Jen shares that of course, AI will be here to stay, but in three years we may be in a position wherein a customer calls or chats with a company any time of the day and there’s a response from AI. 

“Every single hole that can be filled will be filled with AI,” she says, expressing that there will probably be an AI tool for every little thing. Need to do this? There’s a tool for that. What about this? There’s also a tool for that!

So what’s the issue with this? Check out the next prediction.

Prediction #5: Unique strengths and abilities of human customer support agents will become more important

“AI and automation are put in place to help the workers be better, but what happens if it helps the worker become obsolete?” Jen asks. 

Jen explains that if there is an AI that will tell customers what to do each and every time, this setup might be more cost-effective than forwarding a support ticket to engineers or tech people.
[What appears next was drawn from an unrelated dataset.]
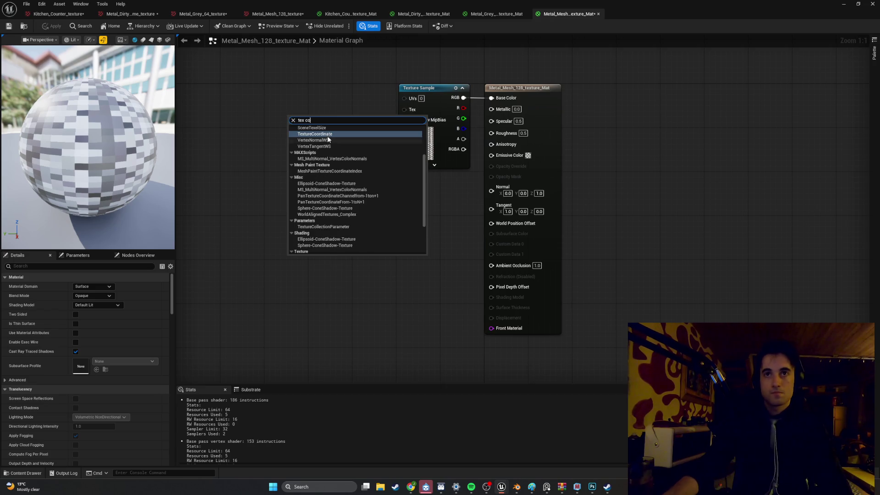
click(330, 134)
In the next three years, valuing and maximizing the unique strengths of human customer support agents will become increasingly important.
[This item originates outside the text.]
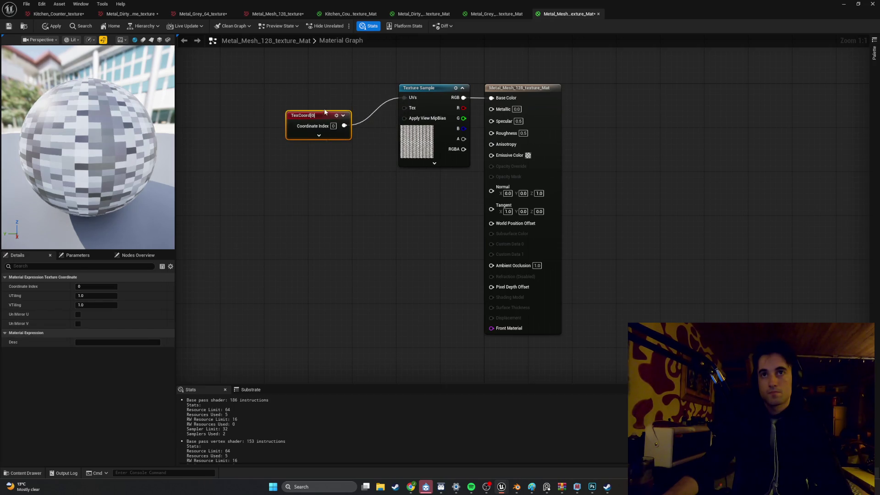
drag(323, 115, 330, 98)
click(9, 27)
In the next 3 years, something that is going to be super important is valuing and keeping in perspective what humans can do. How can we help the people working with our customers to be their very best?
Jen Staben
Director of Customer Experience, Tydo

While AI-powered tools will continue to play a vital role in enhancing the customer experience, businesses will also prioritize empowering their human agents to perform at their very best. 

This may involve the following:

  • investing in training programs
  • providing agents with AI-powered tools that augment their skills
  • creating a company culture that emphasizes the value of human interaction in customer support. 

As AI becomes more widespread, businesses that prioritize the human touch in customer support will stand out in a crowded market.

Key takeaway: AI will never replace a human, so it’s time to put a premium on what humans can do that AI cannot, instead of purely focusing on what AI can do faster. What is it that human agents can do more to improve customer experience, with AI handling the other tasks?